## TEXT SECTION
In no uncertain terms does Foucault condemn this optimistic and totalizing view of history. To Foucault, such a history has no function but “to compose the finally reduced diversity of time into a totality fully closed upon itself. ” Such a history’s “perspective on all that precedes it implies the end of time, a completed development.”[3]

Foucault’s so-called “genealogical” approach to history is explicitly designed to deconstruct such comforting assumptions, demonstrating the empirical, methodological, and philosophical fallacies inherent to traditional historiography as outlined above. Foucault builds his genealogical approach on the base furnished by Friedrich Nietzsche’s essay “The Uses and Abuses of History,” which launches a sustained epistemological critique of history as a concept and a practice. Foucault gladly inherits and develops this critique.

## INFORMATION GIVEN
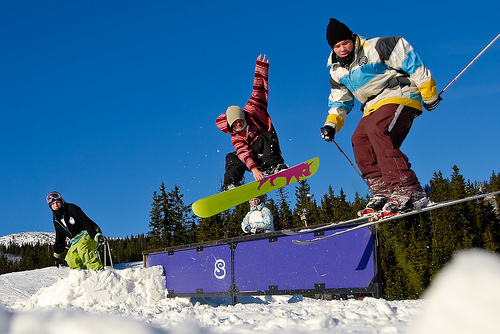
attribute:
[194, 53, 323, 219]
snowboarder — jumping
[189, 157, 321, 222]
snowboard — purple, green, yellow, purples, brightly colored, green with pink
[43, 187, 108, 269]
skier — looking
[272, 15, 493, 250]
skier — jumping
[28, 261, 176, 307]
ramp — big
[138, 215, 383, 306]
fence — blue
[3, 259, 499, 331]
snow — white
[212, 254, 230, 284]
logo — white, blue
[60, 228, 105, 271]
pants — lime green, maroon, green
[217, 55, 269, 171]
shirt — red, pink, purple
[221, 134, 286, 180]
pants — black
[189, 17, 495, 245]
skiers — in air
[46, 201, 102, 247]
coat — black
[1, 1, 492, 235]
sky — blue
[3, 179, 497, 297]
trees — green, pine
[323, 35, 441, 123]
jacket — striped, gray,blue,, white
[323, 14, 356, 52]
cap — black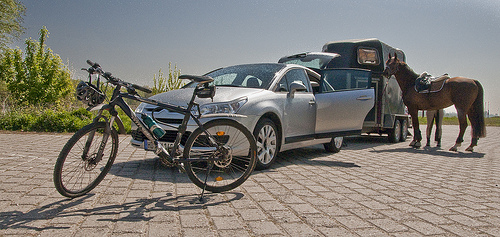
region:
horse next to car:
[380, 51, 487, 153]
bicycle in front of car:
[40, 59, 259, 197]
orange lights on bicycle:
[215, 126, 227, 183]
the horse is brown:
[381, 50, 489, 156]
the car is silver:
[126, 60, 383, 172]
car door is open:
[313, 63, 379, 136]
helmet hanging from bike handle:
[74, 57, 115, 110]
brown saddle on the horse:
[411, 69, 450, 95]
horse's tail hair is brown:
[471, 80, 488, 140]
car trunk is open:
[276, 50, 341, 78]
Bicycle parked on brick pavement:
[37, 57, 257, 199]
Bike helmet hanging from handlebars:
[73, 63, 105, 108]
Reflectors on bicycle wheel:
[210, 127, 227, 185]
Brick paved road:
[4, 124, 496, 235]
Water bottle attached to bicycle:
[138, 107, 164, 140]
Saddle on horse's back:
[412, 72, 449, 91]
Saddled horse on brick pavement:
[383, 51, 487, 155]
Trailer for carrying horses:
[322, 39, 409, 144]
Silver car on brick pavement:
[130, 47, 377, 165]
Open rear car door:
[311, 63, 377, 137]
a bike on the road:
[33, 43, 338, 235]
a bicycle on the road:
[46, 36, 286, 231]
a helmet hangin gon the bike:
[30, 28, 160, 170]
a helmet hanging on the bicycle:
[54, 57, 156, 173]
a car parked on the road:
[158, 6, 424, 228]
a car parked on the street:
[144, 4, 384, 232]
--
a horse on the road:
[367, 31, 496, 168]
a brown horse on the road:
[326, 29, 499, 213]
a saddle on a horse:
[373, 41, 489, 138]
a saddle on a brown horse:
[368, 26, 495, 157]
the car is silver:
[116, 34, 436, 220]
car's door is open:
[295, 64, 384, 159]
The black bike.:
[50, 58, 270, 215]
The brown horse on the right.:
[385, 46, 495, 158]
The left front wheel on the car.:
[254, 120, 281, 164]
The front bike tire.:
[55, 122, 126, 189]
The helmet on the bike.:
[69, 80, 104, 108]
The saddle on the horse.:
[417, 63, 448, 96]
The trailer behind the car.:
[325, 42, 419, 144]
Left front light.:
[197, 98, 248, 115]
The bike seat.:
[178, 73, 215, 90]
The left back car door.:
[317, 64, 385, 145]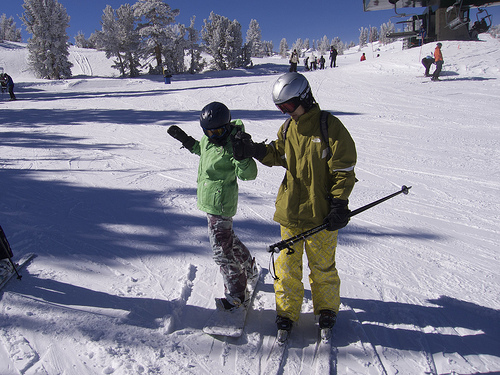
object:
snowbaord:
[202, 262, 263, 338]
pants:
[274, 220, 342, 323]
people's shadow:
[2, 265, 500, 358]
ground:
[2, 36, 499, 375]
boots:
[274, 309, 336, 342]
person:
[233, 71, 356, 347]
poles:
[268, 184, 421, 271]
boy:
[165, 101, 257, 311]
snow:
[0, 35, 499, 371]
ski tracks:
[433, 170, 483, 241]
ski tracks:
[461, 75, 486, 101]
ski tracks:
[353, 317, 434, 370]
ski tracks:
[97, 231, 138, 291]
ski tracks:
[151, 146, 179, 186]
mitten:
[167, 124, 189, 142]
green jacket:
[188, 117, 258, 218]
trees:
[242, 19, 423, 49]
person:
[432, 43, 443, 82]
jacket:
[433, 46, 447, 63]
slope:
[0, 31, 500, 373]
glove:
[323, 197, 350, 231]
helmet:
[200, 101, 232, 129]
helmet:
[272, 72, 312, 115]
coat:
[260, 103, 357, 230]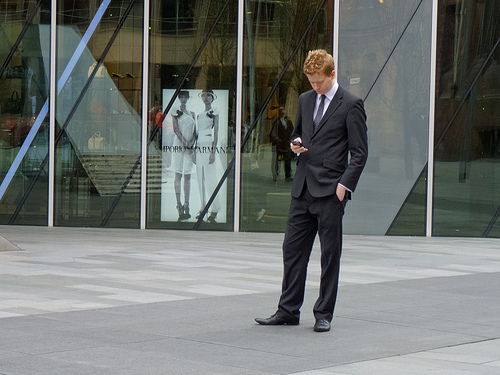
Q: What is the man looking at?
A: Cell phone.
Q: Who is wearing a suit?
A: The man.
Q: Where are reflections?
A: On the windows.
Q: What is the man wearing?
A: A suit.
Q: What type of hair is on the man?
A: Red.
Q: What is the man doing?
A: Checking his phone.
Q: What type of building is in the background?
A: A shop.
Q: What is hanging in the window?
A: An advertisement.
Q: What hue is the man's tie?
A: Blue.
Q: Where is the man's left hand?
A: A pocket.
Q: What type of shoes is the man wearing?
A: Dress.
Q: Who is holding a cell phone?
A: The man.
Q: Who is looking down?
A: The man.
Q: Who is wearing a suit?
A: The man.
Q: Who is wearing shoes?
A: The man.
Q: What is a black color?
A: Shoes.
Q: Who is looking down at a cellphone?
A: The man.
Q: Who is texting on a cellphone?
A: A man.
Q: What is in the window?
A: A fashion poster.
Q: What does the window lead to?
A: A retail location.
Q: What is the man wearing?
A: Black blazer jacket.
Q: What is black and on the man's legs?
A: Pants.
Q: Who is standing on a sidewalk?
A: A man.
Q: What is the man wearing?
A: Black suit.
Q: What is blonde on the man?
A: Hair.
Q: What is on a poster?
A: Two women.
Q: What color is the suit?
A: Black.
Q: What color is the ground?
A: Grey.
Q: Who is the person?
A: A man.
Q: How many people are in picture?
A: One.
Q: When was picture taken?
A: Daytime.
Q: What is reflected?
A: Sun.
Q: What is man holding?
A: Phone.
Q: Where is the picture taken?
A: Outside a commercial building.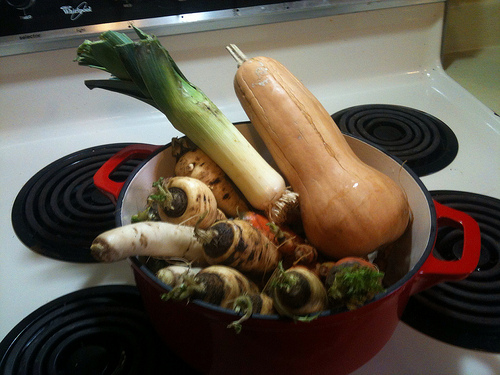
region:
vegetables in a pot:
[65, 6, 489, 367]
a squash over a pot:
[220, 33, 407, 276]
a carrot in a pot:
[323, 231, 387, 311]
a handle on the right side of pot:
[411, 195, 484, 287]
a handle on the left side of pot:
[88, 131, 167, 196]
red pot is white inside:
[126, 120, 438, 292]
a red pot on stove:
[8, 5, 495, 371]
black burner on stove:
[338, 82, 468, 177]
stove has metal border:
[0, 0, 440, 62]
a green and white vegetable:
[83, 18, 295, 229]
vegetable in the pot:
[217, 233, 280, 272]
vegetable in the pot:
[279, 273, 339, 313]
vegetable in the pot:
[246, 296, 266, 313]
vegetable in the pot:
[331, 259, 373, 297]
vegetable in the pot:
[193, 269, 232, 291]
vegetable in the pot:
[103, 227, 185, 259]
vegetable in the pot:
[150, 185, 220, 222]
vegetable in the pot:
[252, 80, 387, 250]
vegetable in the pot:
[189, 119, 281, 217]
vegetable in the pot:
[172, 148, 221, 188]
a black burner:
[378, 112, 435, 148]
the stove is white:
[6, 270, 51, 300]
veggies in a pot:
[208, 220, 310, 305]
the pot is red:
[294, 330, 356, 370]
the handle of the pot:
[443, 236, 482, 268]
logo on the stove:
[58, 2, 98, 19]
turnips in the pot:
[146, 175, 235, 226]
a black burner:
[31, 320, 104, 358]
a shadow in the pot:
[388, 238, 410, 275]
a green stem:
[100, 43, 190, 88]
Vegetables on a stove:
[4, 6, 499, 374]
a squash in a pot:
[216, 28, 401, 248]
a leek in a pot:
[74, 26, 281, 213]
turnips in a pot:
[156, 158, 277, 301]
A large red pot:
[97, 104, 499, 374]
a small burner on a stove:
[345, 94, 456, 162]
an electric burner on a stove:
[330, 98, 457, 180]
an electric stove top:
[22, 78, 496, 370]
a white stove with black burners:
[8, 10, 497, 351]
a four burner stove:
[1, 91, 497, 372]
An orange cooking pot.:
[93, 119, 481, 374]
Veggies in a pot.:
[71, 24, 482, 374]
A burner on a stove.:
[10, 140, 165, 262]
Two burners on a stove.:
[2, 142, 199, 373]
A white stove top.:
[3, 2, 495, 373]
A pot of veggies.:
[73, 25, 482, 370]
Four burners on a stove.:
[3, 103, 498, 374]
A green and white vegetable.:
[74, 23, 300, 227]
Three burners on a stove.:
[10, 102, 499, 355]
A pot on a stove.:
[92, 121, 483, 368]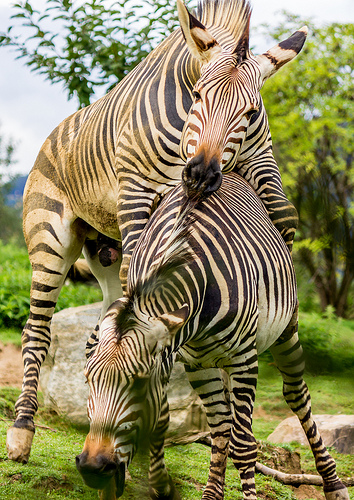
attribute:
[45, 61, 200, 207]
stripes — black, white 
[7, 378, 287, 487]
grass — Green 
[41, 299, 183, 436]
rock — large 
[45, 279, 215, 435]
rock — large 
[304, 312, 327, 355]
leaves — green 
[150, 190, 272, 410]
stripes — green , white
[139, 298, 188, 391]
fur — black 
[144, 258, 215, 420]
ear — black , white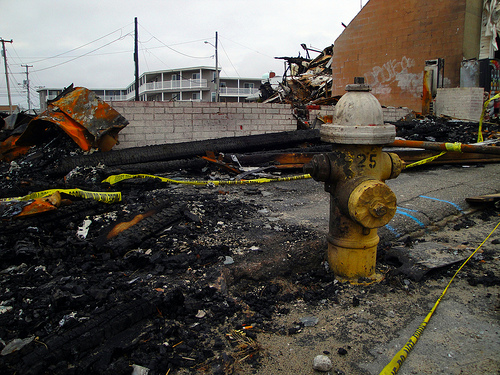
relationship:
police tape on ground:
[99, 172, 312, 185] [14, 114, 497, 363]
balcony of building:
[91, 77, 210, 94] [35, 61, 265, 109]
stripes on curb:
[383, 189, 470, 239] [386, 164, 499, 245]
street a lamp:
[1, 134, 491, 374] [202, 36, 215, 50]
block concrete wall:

## WHAT TO DO
A) List the kinds of fallacies that the passage on Foucault says the genealogical approach demonstrates in traditional historiography.
B) Extract everything from "In no uncertain" down to "develops this critique." in the passage on Foucault.
The records were taken from a separate source unrelated to the passage on Foucault.

## RESPONSES TO THE TASKS
A) empirical, methodological, philosophical

B)
In no uncertain terms does Foucault condemn this optimistic and totalizing view of history. To Foucault, such a history has no function but “to compose the finally reduced diversity of time into a totality fully closed upon itself. ” Such a history’s “perspective on all that precedes it implies the end of time, a completed development.”[3]

Foucault’s so-called “genealogical” approach to history is explicitly designed to deconstruct such comforting assumptions, demonstrating the empirical, methodological, and philosophical fallacies inherent to traditional historiography as outlined above. Foucault builds his genealogical approach on the base furnished by Friedrich Nietzsche’s essay “The Uses and Abuses of History,” which launches a sustained epistemological critique of history as a concept and a practice. Foucault gladly inherits and develops this critique.